→ RECORDS SUPPLIED:
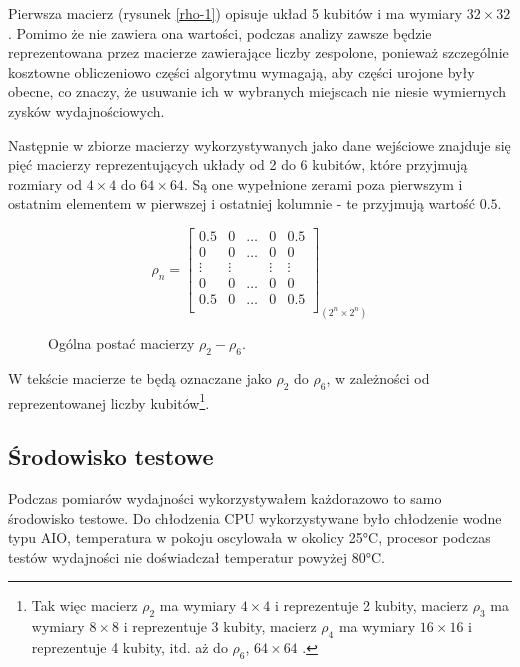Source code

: \documentclass[11pt, a4paper]{article}
\begin{document}
\begin{sloppypar}
    \FloatBarrier

    Pierwsza macierz (rysunek \ref{rho-1}) opisuje układ 5 kubitów i ma wymiary
    $32\times32$. Pomimo że nie zawiera ona wartości, podczas analizy zawsze będzie
    reprezentowana przez macierze zawierające liczby zespolone, ponieważ szczególnie kosztowne
    obliczeniowo części algorytmu wymagają, aby części urojone były obecne, co znaczy,
    że usuwanie ich w wybranych miejscach nie niesie wymiernych zysków wydajnościowych.

    Następnie w zbiorze macierzy wykorzystywanych jako dane wejściowe znajduje się pięć
    macierzy reprezentujących układy od 2 do 6 kubitów, które przyjmują rozmiary od $4\times
    4$ do $64\times64$. Są one wypełnione zerami poza pierwszym i ostatnim elementem w
    pierwszej i ostatniej kolumnie - te przyjmują wartość $0.5$.

    \FloatBarrier
    \begin{figure}[ht]
      \centering
      \setcounter{MaxMatrixCols}{33}
      \[
        \rho_{n}=
        \begin{bmatrix}
          0.5    & 0      & \hdots & 0      & 0.5    \\
          0      & 0      & \hdots & 0      & 0      \\
          \vdots & \vdots &        & \vdots & \vdots \\
          0      & 0      & \hdots & 0      & 0      \\
          0.5    & 0      & \hdots & 0      & 0.5    \\
        \end{bmatrix}_{(2^{n}\times2^{n})}
      \]
      \caption{Ogólna postać macierzy $\rho_{2}- \rho_{6}$.}
      \label{rho-2-6}
    \end{figure}

    \FloatBarrier

    W tekście macierze te będą oznaczane jako $\rho_{2}$ do $\rho_{6}$, w zależności od reprezentowanej
    liczby kubitów\footnote{Tak więc macierz $\rho_{2}$ ma wymiary $4\times 4$ i
    reprezentuje 2 kubity, macierz $\rho_{3}$ ma wymiary $8\times8$ i reprezentuje 3 kubity,
    macierz $\rho_{4}$ ma wymiary $16\times16$ i reprezentuje 4 kubity, itd. aż do
    $\rho_{6}$, $64\times64$ .}.

    \subsection{Środowisko testowe}
    Podczas pomiarów wydajności wykorzystywałem każdorazowo to samo środowisko testowe. Do
    chłodzenia CPU wykorzystywane było chłodzenie wodne typu AIO, temperatura w pokoju
    oscylowała w okolicy 25°C, procesor podczas testów wydajności nie doświadczał temperatur
    powyżej 80°C.


\end{sloppypar}
\end{document}
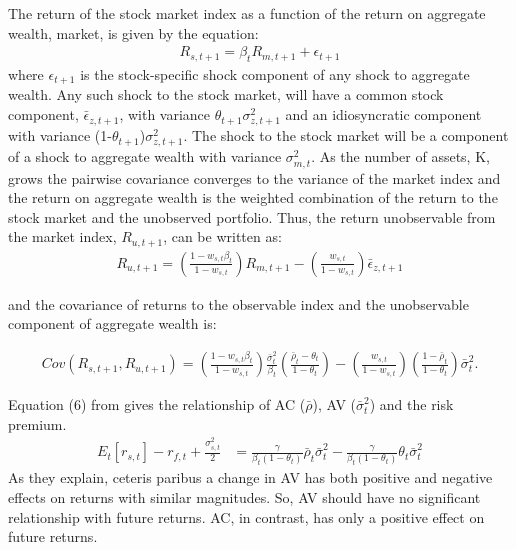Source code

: The return of the stock market index as a function of the return on aggregate wealth, market, is given by the equation:
\begin{align*}
R_{s,t+1} = \beta_{t}R_{m,t+1} + \epsilon_{t+1}
\end{align*}
where $\epsilon_{t+1}$ is the stock-specific shock component of any shock to aggregate wealth. Any such shock to the stock market, will have a common stock component, $\bar{\epsilon}_{z,t+1}$, with variance $\theta_{t+1}\sigma^{2}_{z,t+1}$ and an idiosyncratic component with variance (1-$\theta_{t+1}$)$\sigma^{2}_{z,t+1}$. The shock to the stock market will be a component of a shock to aggregate wealth with variance $\sigma^{2}_{m,t}$. As the number of assets, K, grows the pairwise covariance converges to the variance of the market index and the return on aggregate wealth is the weighted combination of the return to the stock market and the unobserved portfolio. Thus, the return unobservable from the market index, $R_{u,t+1}$, can be written as:
\begin{align*}
	R_{u,t+1} = \left(\frac{1-w_{s,t}\beta_{t}}{1-w_{s,t}}\right)R_{m,t+1} - \left(\frac{w_{s,t}}{1-w_{s,t}}\right)\bar{\epsilon}_{z,t+1}
\end{align*}

and the covariance of returns to the observable index and the unobservable component of aggregate wealth is:

\begin{align*}
	Cov(R_{s,t+1},R_{u,t+1}) = \left(\frac{1-w_{s,t}\beta_{t}}{1-w_{s,t}}\right)\frac{\bar{\sigma}^{2}_{t}}{\beta_{t}}\left(\frac{\bar{\rho}_{t}-\theta_{t}}{1-\theta_{t}}\right) - \left(\frac{w_{s,t}}{1-w_{s,t}}\right)\left(\frac{1-\bar{\rho}_{t}}{1-\theta_{t}}\right)\bar{\sigma}^{2}_{t}.
\end{align*}


Equation (6) from \citet{pollet_average_2010} gives the relationship of AC ($\bar{\rho}$), AV ($\bar{\sigma}^{2}_{t}$) and the risk premium.
\begin{align*}
	E_{t}[r_{s,t}] - r_{f,t} + \frac{\sigma^{2}_{s,t}}{2} &= \frac{\gamma}{\beta_{t}(1-\theta_{t})}\bar{\rho}_{t}\bar{\sigma}^{2}_{t} - \frac{\gamma}{\beta_{t}(1-\theta_{t})}\theta_{t}\bar{\sigma}^{2}_{t}
\end{align*}
As they explain, ceteris paribus a change in AV has both positive and negative effects on returns with similar magnitudes. So, AV should have no significant relationship with future returns. AC, in contrast, has only a positive effect on future returns.

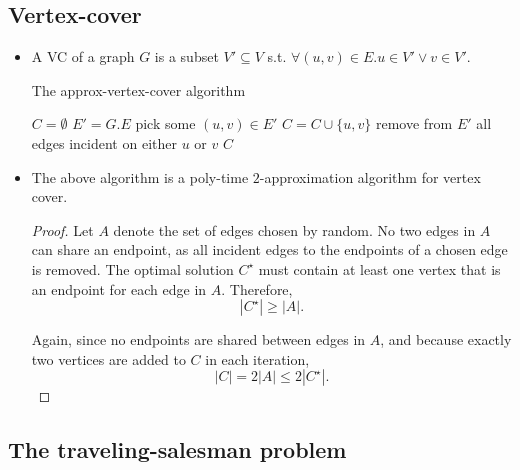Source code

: \subsection{Vertex-cover}
\begin{itemize}
\item A VC of a graph $G$ is a subset $V' \subseteq V$ s.t. $\forall
  (u,v) \in E. u \in V' \lor v \in V'$.
\begin{algorithm}
\caption{The approx-vertex-cover algorithm}
\begin{algorithmic}[1]
  \State $C = \emptyset$
  \State $E' = G.E$
    \State pick some $(u,v) \in E'$
    \State $C = C \cup \{u,v\}$
    \State remove from $E'$ all edges incident on either $u$ or $v$
  \EndWhile
  \State \Return $C$
\EndProcedure
\end{algorithmic}
\end{algorithm}
\item The above algorithm is a poly-time $2$-approximation algorithm
  for vertex cover.
\begin{proof}
  Let $A$ denote the set of edges chosen by random. No two edges in
  $A$ can share an endpoint, as all incident edges to the endpoints of
  a chosen edge is removed. The optimal solution $C^\star$ must
  contain at least one vertex that is an endpoint for each edge in
  $A$. Therefore, $$|C^\star| \geq |A|.$$

  Again, since no endpoints are shared between edges in $A$, and
  because exactly two vertices are added to $C$ in each
  iteration, $$|C| = 2|A| \leq 2|C^\star|.$$
\end{proof}
\end{itemize}

\subsection{The traveling-salesman problem}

→ PROBLEM STATEMENT: The records above need to be copied exactly, with the pictures left out.

→ RESULT OF THIS EXERCISE:
Source code

: \documentclass[11pt, a4paper]{article}
\begin{document}
\begin{sloppypar}
    \FloatBarrier

    Pierwsza macierz (rysunek \ref{rho-1}) opisuje układ 5 kubitów i ma wymiary
    $32\times32$. Pomimo że nie zawiera ona wartości, podczas analizy zawsze będzie
    reprezentowana przez macierze zawierające liczby zespolone, ponieważ szczególnie kosztowne
    obliczeniowo części algorytmu wymagają, aby części urojone były obecne, co znaczy,
    że usuwanie ich w wybranych miejscach nie niesie wymiernych zysków wydajnościowych.

    Następnie w zbiorze macierzy wykorzystywanych jako dane wejściowe znajduje się pięć
    macierzy reprezentujących układy od 2 do 6 kubitów, które przyjmują rozmiary od $4\times
    4$ do $64\times64$. Są one wypełnione zerami poza pierwszym i ostatnim elementem w
    pierwszej i ostatniej kolumnie - te przyjmują wartość $0.5$.

    \FloatBarrier
    \begin{figure}[ht]
      \centering
      \setcounter{MaxMatrixCols}{33}
      \[
        \rho_{n}=
        \begin{bmatrix}
          0.5    & 0      & \hdots & 0      & 0.5    \\
          0      & 0      & \hdots & 0      & 0      \\
          \vdots & \vdots &        & \vdots & \vdots \\
          0      & 0      & \hdots & 0      & 0      \\
          0.5    & 0      & \hdots & 0      & 0.5    \\
        \end{bmatrix}_{(2^{n}\times2^{n})}
      \]
      \caption{Ogólna postać macierzy $\rho_{2}- \rho_{6}$.}
      \label{rho-2-6}
    \end{figure}

    \FloatBarrier

    W tekście macierze te będą oznaczane jako $\rho_{2}$ do $\rho_{6}$, w zależności od reprezentowanej
    liczby kubitów\footnote{Tak więc macierz $\rho_{2}$ ma wymiary $4\times 4$ i
    reprezentuje 2 kubity, macierz $\rho_{3}$ ma wymiary $8\times8$ i reprezentuje 3 kubity,
    macierz $\rho_{4}$ ma wymiary $16\times16$ i reprezentuje 4 kubity, itd. aż do
    $\rho_{6}$, $64\times64$ .}.

    \subsection{Środowisko testowe}
    Podczas pomiarów wydajności wykorzystywałem każdorazowo to samo środowisko testowe. Do
    chłodzenia CPU wykorzystywane było chłodzenie wodne typu AIO, temperatura w pokoju
    oscylowała w okolicy 25°C, procesor podczas testów wydajności nie doświadczał temperatur
    powyżej 80°C.


\end{sloppypar}
\end{document}
Source code

: The return of the stock market index as a function of the return on aggregate wealth, market, is given by the equation:
\begin{align*}
R_{s,t+1} = \beta_{t}R_{m,t+1} + \epsilon_{t+1}
\end{align*}
where $\epsilon_{t+1}$ is the stock-specific shock component of any shock to aggregate wealth. Any such shock to the stock market, will have a common stock component, $\bar{\epsilon}_{z,t+1}$, with variance $\theta_{t+1}\sigma^{2}_{z,t+1}$ and an idiosyncratic component with variance (1-$\theta_{t+1}$)$\sigma^{2}_{z,t+1}$. The shock to the stock market will be a component of a shock to aggregate wealth with variance $\sigma^{2}_{m,t}$. As the number of assets, K, grows the pairwise covariance converges to the variance of the market index and the return on aggregate wealth is the weighted combination of the return to the stock market and the unobserved portfolio. Thus, the return unobservable from the market index, $R_{u,t+1}$, can be written as:
\begin{align*}
	R_{u,t+1} = \left(\frac{1-w_{s,t}\beta_{t}}{1-w_{s,t}}\right)R_{m,t+1} - \left(\frac{w_{s,t}}{1-w_{s,t}}\right)\bar{\epsilon}_{z,t+1}
\end{align*}

and the covariance of returns to the observable index and the unobservable component of aggregate wealth is:

\begin{align*}
	Cov(R_{s,t+1},R_{u,t+1}) = \left(\frac{1-w_{s,t}\beta_{t}}{1-w_{s,t}}\right)\frac{\bar{\sigma}^{2}_{t}}{\beta_{t}}\left(\frac{\bar{\rho}_{t}-\theta_{t}}{1-\theta_{t}}\right) - \left(\frac{w_{s,t}}{1-w_{s,t}}\right)\left(\frac{1-\bar{\rho}_{t}}{1-\theta_{t}}\right)\bar{\sigma}^{2}_{t}.
\end{align*}


Equation (6) from \citet{pollet_average_2010} gives the relationship of AC ($\bar{\rho}$), AV ($\bar{\sigma}^{2}_{t}$) and the risk premium.
\begin{align*}
	E_{t}[r_{s,t}] - r_{f,t} + \frac{\sigma^{2}_{s,t}}{2} &= \frac{\gamma}{\beta_{t}(1-\theta_{t})}\bar{\rho}_{t}\bar{\sigma}^{2}_{t} - \frac{\gamma}{\beta_{t}(1-\theta_{t})}\theta_{t}\bar{\sigma}^{2}_{t}
\end{align*}
As they explain, ceteris paribus a change in AV has both positive and negative effects on returns with similar magnitudes. So, AV should have no significant relationship with future returns. AC, in contrast, has only a positive effect on future returns.

Source code

: \subsection{Vertex-cover}
\begin{itemize}
\item A VC of a graph $G$ is a subset $V' \subseteq V$ s.t. $\forall
  (u,v) \in E. u \in V' \lor v \in V'$.
\begin{algorithm}
\caption{The approx-vertex-cover algorithm}
\begin{algorithmic}[1]
  \State $C = \emptyset$
  \State $E' = G.E$
    \State pick some $(u,v) \in E'$
    \State $C = C \cup \{u,v\}$
    \State remove from $E'$ all edges incident on either $u$ or $v$
  \EndWhile
  \State \Return $C$
\EndProcedure
\end{algorithmic}
\end{algorithm}
\item The above algorithm is a poly-time $2$-approximation algorithm
  for vertex cover.
\begin{proof}
  Let $A$ denote the set of edges chosen by random. No two edges in
  $A$ can share an endpoint, as all incident edges to the endpoints of
  a chosen edge is removed. The optimal solution $C^\star$ must
  contain at least one vertex that is an endpoint for each edge in
  $A$. Therefore, $$|C^\star| \geq |A|.$$

  Again, since no endpoints are shared between edges in $A$, and
  because exactly two vertices are added to $C$ in each
  iteration, $$|C| = 2|A| \leq 2|C^\star|.$$
\end{proof}
\end{itemize}

\subsection{The traveling-salesman problem}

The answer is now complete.